DIRECTIONS
All that should be output is the block of lines below from the line with "Next, the green" to the line with "Next, the housing (0,313,146,529).", both included, exactly as written.
[[ SOURCE RECORDS, beginning ]]
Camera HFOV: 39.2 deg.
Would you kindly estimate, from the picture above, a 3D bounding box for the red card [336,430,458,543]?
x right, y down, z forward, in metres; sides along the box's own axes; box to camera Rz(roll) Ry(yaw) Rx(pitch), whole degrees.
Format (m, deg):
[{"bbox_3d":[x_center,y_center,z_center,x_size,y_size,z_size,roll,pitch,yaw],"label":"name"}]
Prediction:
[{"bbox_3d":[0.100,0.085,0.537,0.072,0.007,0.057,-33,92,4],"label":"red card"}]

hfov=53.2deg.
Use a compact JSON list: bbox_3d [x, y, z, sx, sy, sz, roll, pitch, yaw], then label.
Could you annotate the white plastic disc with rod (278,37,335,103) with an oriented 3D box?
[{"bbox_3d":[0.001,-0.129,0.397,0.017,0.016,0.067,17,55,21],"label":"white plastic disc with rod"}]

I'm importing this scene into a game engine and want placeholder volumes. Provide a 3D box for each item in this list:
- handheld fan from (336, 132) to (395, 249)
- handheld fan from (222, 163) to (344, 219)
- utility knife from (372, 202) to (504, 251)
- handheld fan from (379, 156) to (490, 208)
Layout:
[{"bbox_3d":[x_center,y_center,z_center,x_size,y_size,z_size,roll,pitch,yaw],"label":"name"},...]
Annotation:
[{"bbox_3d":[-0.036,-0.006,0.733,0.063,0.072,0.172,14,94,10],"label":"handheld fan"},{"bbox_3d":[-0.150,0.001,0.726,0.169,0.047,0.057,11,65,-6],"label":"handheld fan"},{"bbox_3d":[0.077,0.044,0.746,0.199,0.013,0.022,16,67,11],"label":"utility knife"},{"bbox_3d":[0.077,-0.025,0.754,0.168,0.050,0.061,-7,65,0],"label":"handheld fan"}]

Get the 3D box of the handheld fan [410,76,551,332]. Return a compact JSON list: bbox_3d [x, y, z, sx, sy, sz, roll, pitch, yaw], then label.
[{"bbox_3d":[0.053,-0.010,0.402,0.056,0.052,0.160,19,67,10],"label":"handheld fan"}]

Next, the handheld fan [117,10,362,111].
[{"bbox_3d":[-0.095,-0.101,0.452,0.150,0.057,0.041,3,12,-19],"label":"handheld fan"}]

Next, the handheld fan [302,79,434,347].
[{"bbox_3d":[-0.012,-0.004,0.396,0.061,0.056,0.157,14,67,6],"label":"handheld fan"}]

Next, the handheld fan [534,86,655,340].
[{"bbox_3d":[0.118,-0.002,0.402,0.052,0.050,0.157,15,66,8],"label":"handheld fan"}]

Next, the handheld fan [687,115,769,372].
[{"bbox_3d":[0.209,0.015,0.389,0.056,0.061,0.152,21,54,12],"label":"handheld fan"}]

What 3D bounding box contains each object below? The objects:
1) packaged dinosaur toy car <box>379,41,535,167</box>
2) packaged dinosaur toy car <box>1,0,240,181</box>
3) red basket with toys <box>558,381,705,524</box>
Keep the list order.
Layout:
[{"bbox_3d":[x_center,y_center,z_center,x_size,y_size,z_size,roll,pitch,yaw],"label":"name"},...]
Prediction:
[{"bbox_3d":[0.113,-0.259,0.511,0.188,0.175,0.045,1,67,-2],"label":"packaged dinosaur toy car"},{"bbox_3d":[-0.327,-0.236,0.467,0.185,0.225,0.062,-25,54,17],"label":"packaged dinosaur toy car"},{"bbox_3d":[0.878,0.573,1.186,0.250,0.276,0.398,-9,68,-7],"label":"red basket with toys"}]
[[ SOURCE RECORDS, end ]]
[[ SOURCE RECORDS, beginning ]]
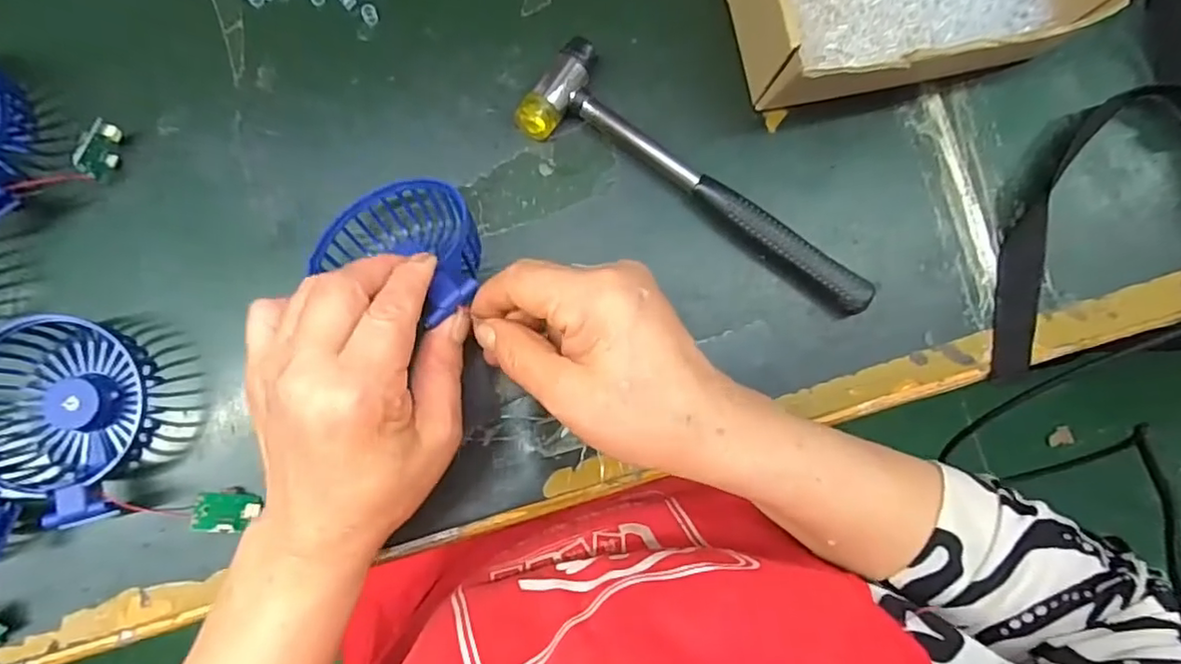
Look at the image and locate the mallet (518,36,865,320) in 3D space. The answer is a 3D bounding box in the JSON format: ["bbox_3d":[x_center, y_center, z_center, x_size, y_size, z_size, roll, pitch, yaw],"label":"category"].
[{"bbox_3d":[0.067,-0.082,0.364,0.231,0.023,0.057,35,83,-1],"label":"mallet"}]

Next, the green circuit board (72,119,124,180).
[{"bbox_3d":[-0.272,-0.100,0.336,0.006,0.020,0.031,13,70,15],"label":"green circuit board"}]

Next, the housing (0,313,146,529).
[[ SOURCE RECORDS, end ]]
THE COMPLETED TASK
Next, the green circuit board (72,119,124,180).
[{"bbox_3d":[-0.272,-0.100,0.336,0.006,0.020,0.031,13,70,15],"label":"green circuit board"}]

Next, the housing (0,313,146,529).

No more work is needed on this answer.